## [YOUR ASSIGNMENT]
Repeat the data that follows in full. Do not include the pictures.

## [DATASET ENTRIES]
= Beginning of Section =

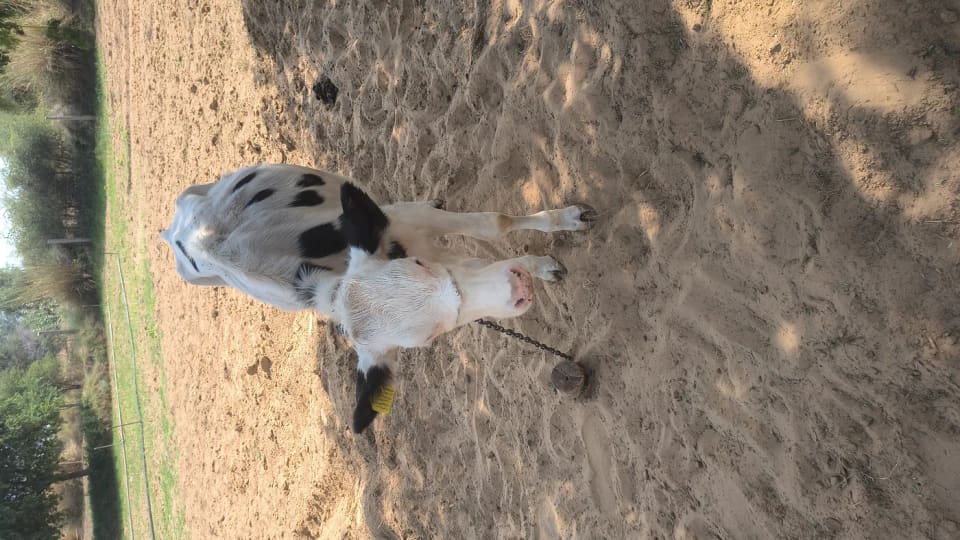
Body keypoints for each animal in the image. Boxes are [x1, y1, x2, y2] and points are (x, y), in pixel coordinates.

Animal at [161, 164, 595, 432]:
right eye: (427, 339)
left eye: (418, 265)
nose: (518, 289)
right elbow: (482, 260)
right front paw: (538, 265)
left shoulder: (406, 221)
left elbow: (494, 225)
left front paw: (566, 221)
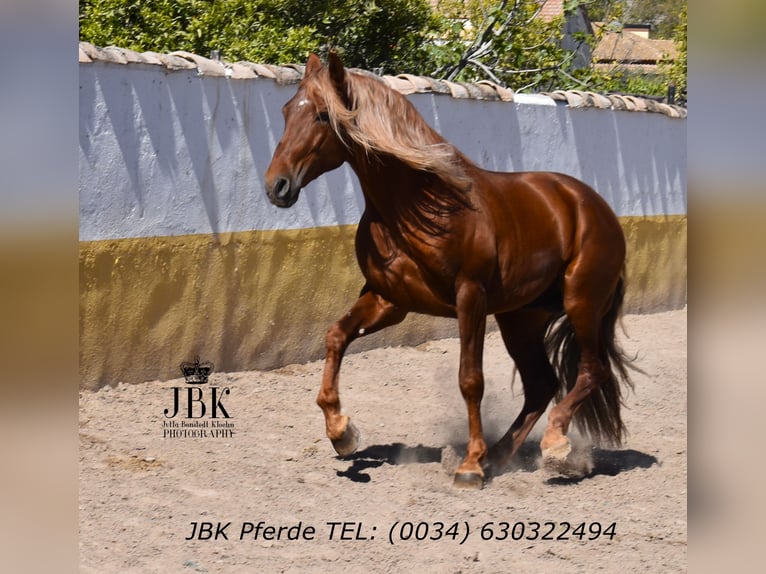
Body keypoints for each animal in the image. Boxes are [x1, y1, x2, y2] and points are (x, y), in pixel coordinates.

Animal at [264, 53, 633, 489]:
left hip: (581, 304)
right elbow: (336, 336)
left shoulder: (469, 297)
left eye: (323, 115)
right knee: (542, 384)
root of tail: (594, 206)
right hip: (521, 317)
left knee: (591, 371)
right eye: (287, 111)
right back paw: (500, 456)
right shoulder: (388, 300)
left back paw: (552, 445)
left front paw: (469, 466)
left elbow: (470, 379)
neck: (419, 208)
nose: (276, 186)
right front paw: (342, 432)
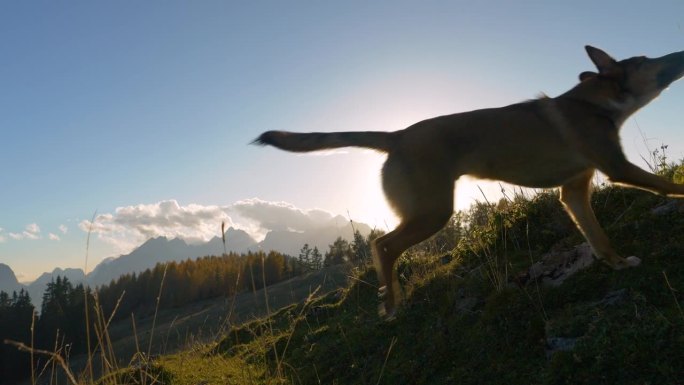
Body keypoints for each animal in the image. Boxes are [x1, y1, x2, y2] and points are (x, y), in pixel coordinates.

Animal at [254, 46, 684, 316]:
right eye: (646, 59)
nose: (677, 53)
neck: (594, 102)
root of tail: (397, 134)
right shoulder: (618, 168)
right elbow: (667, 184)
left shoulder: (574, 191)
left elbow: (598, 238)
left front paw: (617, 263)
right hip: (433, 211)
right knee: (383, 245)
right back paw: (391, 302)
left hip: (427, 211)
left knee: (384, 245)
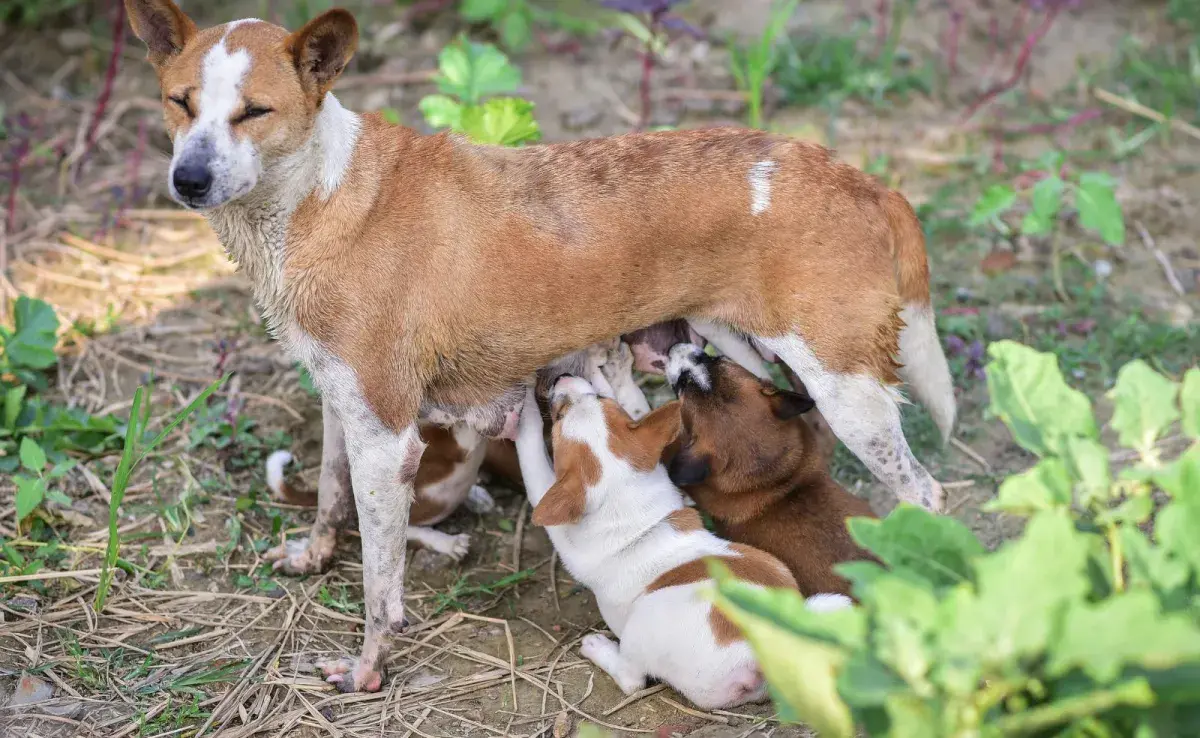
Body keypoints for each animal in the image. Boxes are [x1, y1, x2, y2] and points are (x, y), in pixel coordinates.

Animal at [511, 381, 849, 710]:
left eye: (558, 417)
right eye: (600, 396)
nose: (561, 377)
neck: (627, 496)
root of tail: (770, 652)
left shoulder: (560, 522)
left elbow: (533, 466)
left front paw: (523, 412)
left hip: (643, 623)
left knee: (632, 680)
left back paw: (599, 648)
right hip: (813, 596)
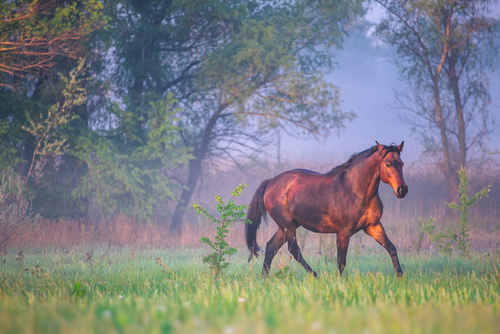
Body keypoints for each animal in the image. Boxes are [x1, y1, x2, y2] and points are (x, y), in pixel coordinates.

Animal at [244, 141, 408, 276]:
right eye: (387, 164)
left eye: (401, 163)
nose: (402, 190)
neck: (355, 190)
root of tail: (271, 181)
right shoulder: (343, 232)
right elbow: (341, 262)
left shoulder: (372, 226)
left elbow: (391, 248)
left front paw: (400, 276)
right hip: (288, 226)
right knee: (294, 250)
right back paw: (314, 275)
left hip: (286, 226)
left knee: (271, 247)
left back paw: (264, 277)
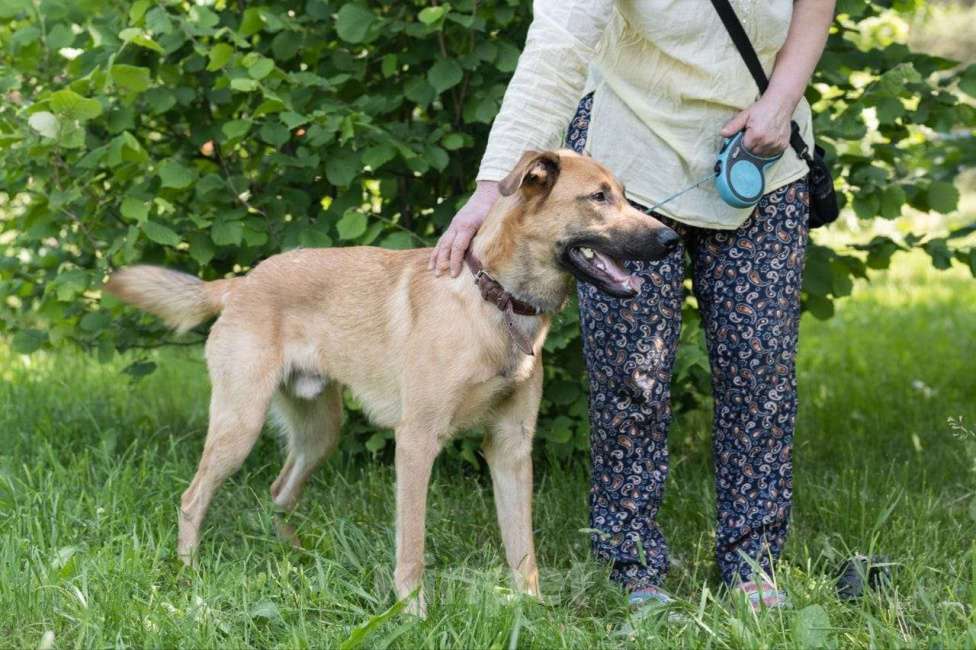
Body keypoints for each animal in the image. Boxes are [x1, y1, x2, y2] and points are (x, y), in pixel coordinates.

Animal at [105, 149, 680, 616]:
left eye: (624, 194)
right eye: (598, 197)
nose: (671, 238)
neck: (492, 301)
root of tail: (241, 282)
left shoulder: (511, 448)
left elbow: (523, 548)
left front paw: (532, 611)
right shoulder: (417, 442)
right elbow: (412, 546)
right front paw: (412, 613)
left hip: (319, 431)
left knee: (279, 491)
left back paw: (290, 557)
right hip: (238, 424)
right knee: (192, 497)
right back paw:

= End of Section =

## [EXPECTED ANSWER]
Body keypoints for each animal in the image. Boxes are [x1, y1, x2, y2] and points are (x, y), in pixel coordinates.

Animal at [161, 164, 595, 432]:
right eye: (427, 339)
left eye: (418, 265)
nose: (518, 289)
right elbow: (482, 260)
right front paw: (538, 265)
left shoulder: (406, 221)
left elbow: (494, 225)
left front paw: (566, 221)
Body keypoints for each animal in the image. Boxes are [x1, y1, x2, y2] and points are (x, y), in pixel coordinates.

Animal at [264, 53, 633, 489]:
left hip: (581, 304)
right elbow: (336, 336)
left shoulder: (469, 297)
left eye: (323, 115)
right knee: (542, 384)
root of tail: (594, 206)
right hip: (521, 317)
left knee: (591, 371)
right eye: (287, 111)
right back paw: (500, 456)
right shoulder: (388, 300)
left back paw: (552, 445)
left front paw: (469, 466)
left elbow: (470, 379)
neck: (419, 208)
nose: (276, 186)
right front paw: (342, 432)
Body keypoints for each animal in the image. Boxes are [x1, y1, x2, y2] and points are (x, y), in pixel coordinates.

Animal at [254, 46, 684, 316]:
right eye: (646, 59)
nose: (677, 53)
neck: (594, 102)
root of tail: (397, 134)
right shoulder: (618, 168)
right elbow: (667, 184)
left shoulder: (574, 191)
left elbow: (598, 238)
left front paw: (617, 263)
right hip: (433, 211)
right knee: (383, 245)
right back paw: (391, 302)
left hip: (427, 211)
left knee: (384, 245)
Body keypoints for each animal in the image. Boxes are [x1, y1, x2, y2] and points are (x, y), in pixel coordinates.

Animal at [511, 381, 849, 710]:
left eye: (558, 417)
right eye: (600, 396)
nose: (561, 377)
neck: (627, 496)
root of tail: (770, 652)
left shoulder: (560, 522)
left elbow: (533, 466)
left front paw: (523, 412)
left hip: (643, 623)
left knee: (632, 680)
left back paw: (599, 648)
right hip: (813, 596)
Body keypoints for each animal in the image. Boxes are [x1, y1, x2, y2] and points are (x, y), in pixel coordinates.

Animal at [244, 141, 408, 276]:
right eye: (387, 164)
left eye: (401, 163)
nose: (402, 190)
neck: (355, 190)
root of tail: (271, 181)
right shoulder: (343, 232)
right elbow: (341, 262)
left shoulder: (372, 226)
left elbow: (391, 248)
left front paw: (400, 276)
right hip: (288, 226)
right knee: (294, 250)
right back paw: (314, 275)
left hip: (286, 226)
left knee: (271, 247)
left back paw: (264, 277)
Body keypoints for each animal in the image. Boxes are [x1, y1, x2, y2] and points are (x, y), in pixel coordinates.

Animal at [105, 149, 680, 616]:
left eye: (624, 194)
right eye: (598, 197)
nose: (671, 238)
neck: (492, 301)
root of tail: (241, 282)
left shoulder: (511, 448)
left elbow: (523, 548)
left front paw: (532, 611)
right shoulder: (417, 442)
right elbow: (412, 546)
right front paw: (412, 613)
left hip: (319, 431)
left knee: (279, 491)
left back paw: (290, 557)
right hip: (238, 424)
right knee: (192, 497)
right back paw:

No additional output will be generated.